I really liked how the recipes here were mainly British-forward or British-inspired, but with a lot more flavor than I’ve come to expect from British cuisine. I’ve made the Smoky Stewed Beans three times, and it is a super easy one-pot recipe that uses canned beans and tomatoes, tomato paste, stock, and then a bunch of flavorful ingredients like red onion, red wine vinegar, smoked paprika, and mustard powder. It serves two with plenty of leftovers, which is perfect because it tastes better the next day, and it also works with frozen peppers and spinach tossed in to beef it up.



Every time I’ve made it I’ve made the Lembas Bread to go with it. Calling cornbread Lembas Bread kind of feels like an abomination, but the author has read the Silmarillion and I have not, and they say that Lembas was originally made literally from corn. So, cheesy herbed cornbread it is!



I actually think the Lembas Bread, especially when paired with the Smoky Stewed Beans, would be even more delicious with even more cheese and herbs, so that’s what I plan to do next time.

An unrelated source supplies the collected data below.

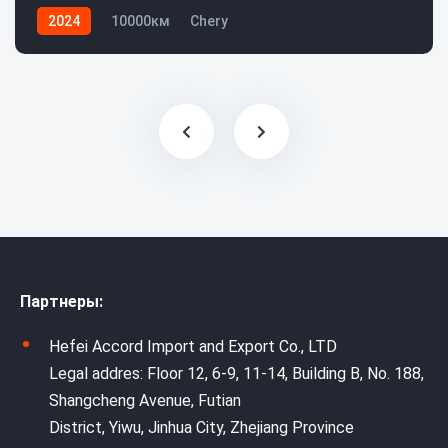
2024
10000км
Chery
Партнеры:
Hefei Accord Import and Export Co., LTD
Legal addres: Floor 12, 6-9, 11-14, Building B, No. 188,
Shangcheng Avenue, Futian
District, Yiwu, Jinhua City, Zhejiang Province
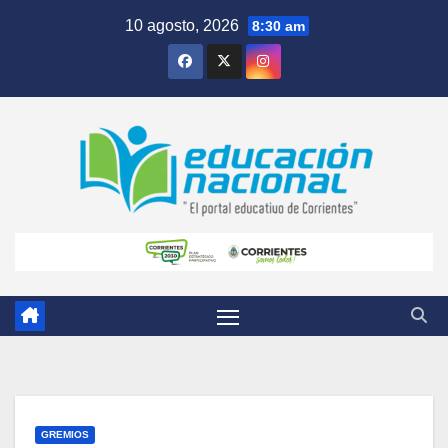
Skip
10 agosto, 2026
8:30 am
to
content
GREMIOS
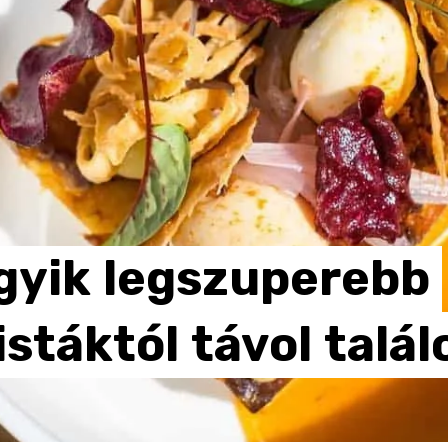
gyik
legszuperebb
istáktól
távol
talál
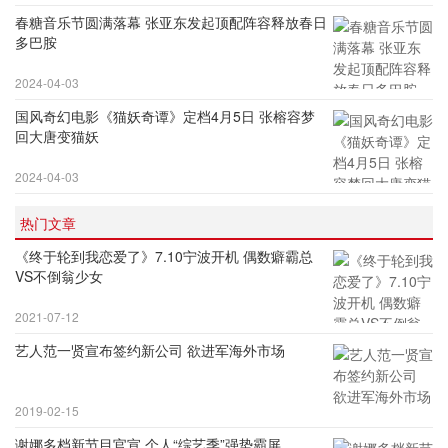
春糖音乐节圆满落幕 张亚东发起顶配阵容释放春日
多巴胺
2024-04-03
国风奇幻电影《猫妖奇谭》定档4月5日 张榕容梦
回大唐变猫妖
2024-04-03
热门文章
《终于轮到我恋爱了》7.10宁波开机 偶数癖霸总
VS不倒翁少女
2021-07-12
艺人范一贤宣布签约新公司 欲进军海外市场
2019-02-15
谢娜多档新节目官宣 个人“综艺季”强势霸屏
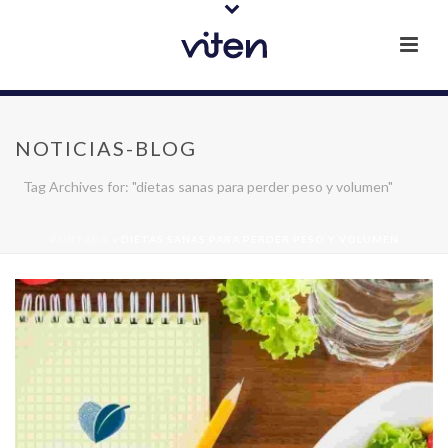
NOTICIAS-BLOG
Tag Archives for: "dietas sanas para perder peso y volumen"
PORTADA
»
DIETAS SANAS PARA PERDER PESO Y VOLUMEN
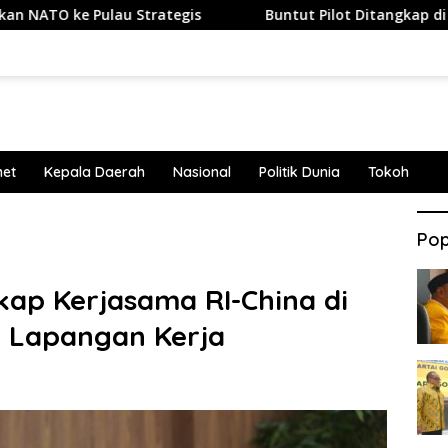
 Pulau Strategis
Buntut Pilot Ditangkap di Bandara Soe
net
Kepala Daerah
Nasional
Politik Dunia
Tokoh
Pop
ap Kerjasama RI-China di
u Lapangan Kerja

The Green Dragon! I didn't try their mushroom and leek pie, but it was definitely delicious.

From this book I’ve also made Beorn’s Honey Cakes, Farmer Maggot’s Wild Mushrooms, the Prancing Pony’s Potato and Garlic Soup, and the Green Dragon’s Mushroom and Leek Pie. I’m not a good cook so I need simple instructions and simple ingredients, which this book for the most part has. Only the potato soup was disappointing, but that is definitely my fault, because 1) I did not understand that “floury” potatoes are different from whatever potatoes I apparently used that gave the soup a kind of gluey texture, and 2) I added too much salt.

See? Not a good cook!

If this book was meant to be an “official” cookbook for the Tolkien books I’d have more issues with it, because there were barely any shot-by-shot remake-esque recipes or recipes you could see reflected in the actual texts. But for most recipes other than Cram or that elusive Lembas Bread, there are plenty of other resources for that sort of cooking. For Father’s Day this year, the kids and I did a “There and Snack Again”-themed Taste the Movie experience for my partner, keyed to the extended edition of The Fellowship of the Rings, and all I had to do was click through a couple of webpages to find a blog post that listed every food shown on screen and its timestamp. And if I’d wanted to get fancy and have a proper feast with book-accurate foods prepared using boring muggle ingredients, I’d just click a couple more times and have my pick!

I am at the Green Dragon drinking ale and leaning casually against a mantle.

But anyway, these recipes aren’t really meant to be book-accurate, as far as I can tell. They’re meant to be “from the world” of Tolkien, and “inspired by” the legends. So basically British cuisine with more flavor. Which is actually really useful, because although I would have liked to have had an authentically book-accurate Lembas Bread recipe, I’ll actually make this particular Lembas Bread on the regular, not just during a LOTR movie marathon.